Quel rôle pour l’agriculture aujourd’hui ? C’est la question à laquelle étaient invités à répondre différents acteurs du monde agricole et de la société à l’occasion d’une journée consacrée aux controverses dans l’agriculture, le 23 février, à la maison de la Chimie. Le sociologue Jean Viard, a ouvert le débat en rappelant les différents rôles que l’agriculture a tenus dans la société au cours des deux derniers siècles. Pour lui, la France est un des rares pays à avoir toujours eu des projets politiques pour l’agriculture. « Au XIXème siècle, l’objet de l’agriculture n’était pas de se nourrir, c’était de garantir la stabilité politique, on a fait un modèle de paysans nombreux, peu productifs, républicains, et on avait les colonies pour nous nourrir », explique le sociologue. « Dans les années 60, avec le gaullisme, on a demandé aux paysans de nous donner l’indépendance alimentaire, et ils ont fait le boulot », poursuit-il. Jean Viard estime que le problème actuel est justement l’absence de projet politique pour le secteur. Le sociologue se questionne cependant sur la nécessité de l’autonomie alimentaire, avec la possibilité des échanges internationaux.
« La première vocation du monde agricole est alimentaire »
Sandrine Bélier, directrice de l’association Humanité et Biodiversité, partage ce constat sur le manque de vision politique. Mais elle s’oppose à l’idée que l’autosuffisance ne soit pas importante à l’heure actuelle. « Je reste convaincue que la première vocation du monde agricole est alimentaire et doit le rester, la souveraineté alimentaire est plus importante que jamais », répond-t-elle. L’ancienne députée européenne estime que cet enjeu et celui de la protection de la biodiversité, « sont extrêmement liés à la paix, notamment la paix sociale et à la stabilité de nos institutions ». « Ce serait manquer de cohérence, après la COP21, d’affirmer qu’on participe à la préservation de la biodiversité et à la lutte contre le dérèglement climatique, en important du bœuf depuis l’autre côté de la planète », poursuit-elle.
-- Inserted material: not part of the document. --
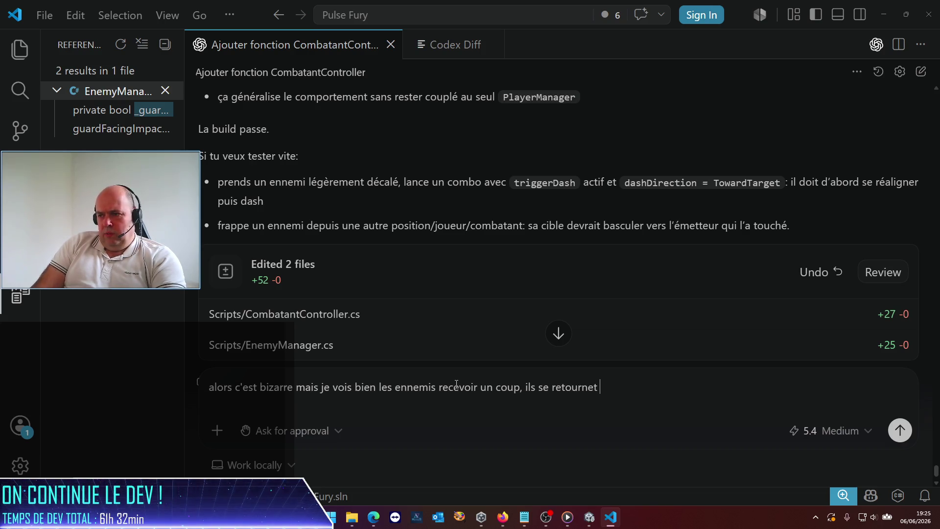
type("b")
Le premier défi des producteurs est la rémunération
La question de la biodiversité ne se limite pas aux espèces « naturelles » mais concerne aussi les espèces élevées et cultivées a rappelé Sandrine Bélier. « La perte de cette diversité présente les mêmes risques dans le système général », précise-t-elle. « Si on doit avoir un pacte sociétal et environnemental avec le monde agricole, et particulièrement les producteurs, poursuit la directrice d’Humanité et Biodiversité, il faut aussi reconnaitre les producteurs comme des artisans du paysage et de la préservation de la biodiversité. » « Les agriculteurs sont prêts à relever ces défis », assure le président des Jeunes agriculteurs, Jérémy Decerle. « Mais si on n’a pas les capacités financières, ni le soutien du monde politique et de la société, il est plus difficile d’avancer correctement », modère-t-il. L’éleveur s’est aussi inquiété du fait que le premier défi auquel les agriculteurs doivent actuellement faire face soit celui d’une juste rémunération de leur travail.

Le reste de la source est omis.